Assuming the operational amplifier is an ideal device (with zero input current), we can derive the following:

\[ v_O = -R_F i_{\sum} = -R_F (I_3 + I_2 + I_1 + I_0) \]

Additionally, since \(V_-\approx 0\), the individual branch currents are as follows:

\[ I_3 = \frac{V_{REF}}{2^0 R} d_3 \]
\[ I_2 = \frac{V_{REF}}{2^1 R} d_2 \]
\[ I_1 = \frac{V_{REF}}{2^2 R} d_1 \]
\[ I_0 = \frac{V_{REF}}{2^3 R} d_0 \]

Here, \(d_n\) can be either 0 or 1. Substituting into the previous equation and assuming the feedback resistance \(R_F=\frac{R}{2}\), we can obtain the output voltage as:

\[ v_O = -\frac{V_{REF}}{2^4}(d_3 2^3 + d_2 2^2 + d_1 2^1 + d_0 2^0) \]

Furthermore, for an n-bit weighted resistor network DAC with feedback resistance \(R_F=\frac{R}{2}\), the output voltage calculation formula becomes:

\[ v_O = -\frac{V_{REF}}{2^n}(d_{n-1} 2^{n-1} + d_{n-2} 2^{n-1} + ... + d_{1} 2^{1} + d_{0} 2^{0}) \]
\[ v_O = -\frac{V_{REF}}{2^n}D_n \]

Hence, the analog output voltage is proportional to the digital input quantity \(D_n\), and its range varies from 0 to \(-\frac{2^n-1}{2^n}V_{REF}\). On the other hand, if a positive output voltage is required, a negative \(V_{REF}\) should be provided.

The advantage of a weighted resistor network DAC is its simple structure, but the drawback is that resistor values can differ significantly, leading to potential accuracy issues in practice.
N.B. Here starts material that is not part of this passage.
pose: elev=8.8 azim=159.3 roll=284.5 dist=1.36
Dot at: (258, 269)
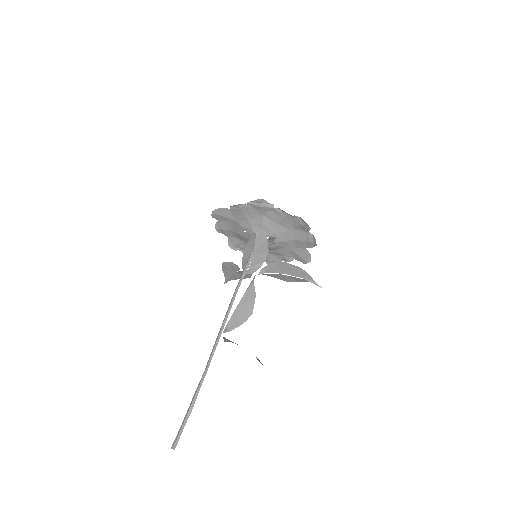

To improve this, a bipolar weighted resistor network can be used, which is not detailed here but still does not fundamentally solve the problem.

Inverted T-Resistor Network

To address the issue of widely varying resistor values in a weighted resistor network DAC, an inverted T-resistor network DAC, also known as R2R DAC, can be used. It uses only two resistor values: R and 2R, which greatly improves control accuracy:

R2R DAC

When the feedback resistor of the summing amplifier has a resistance of R, the output voltage is given by:

\[ v_O = -Ri_{\sum} = -\frac{V_{REF}}{2^n}D_n \]

It is evident that the calculation formula for the inverted T-resistor network is the same as that for the weighted resistor network DAC.

Current-Weighted Type

In the analysis of the weighted resistor network and inverted T-resistor network, analog switches are treated as ideal devices. However, in reality, they have some on-resistance and voltage drop, and there are inconsistencies in switch performance. This can lead to conversion errors affecting accuracy. The solution is to use a current-weighted DAC, which has a set of constant current sources. The current of each source is half of the previous one and is proportional to the binary weight of the input.

Current-Weighted DAC

When a certain bit of the input digital value is 1, the corresponding switch connects the constant current source to the input of the operational amplifier. When the input code is 0, the switch is grounded, resulting in an output voltage of:

\[ v_O = \frac{R_F V_{REF}}{2^n R_R}D_n \]

Key DAC Parameters

  • Resolution: The ratio of the smallest output voltage (corresponding to an input digital value of 1) to the largest output voltage (corresponding to an input where every bit is 1). Typically represented by the number of bits in the input digital value.
  • Conversion Range: The maximum voltage that the DAC can output, often related to the reference voltage or its multiples.
  • Settling Time: The delay time from the input digital value to the analog output.
  • Conversion Accuracy: Similar to ADC's conversion accuracy.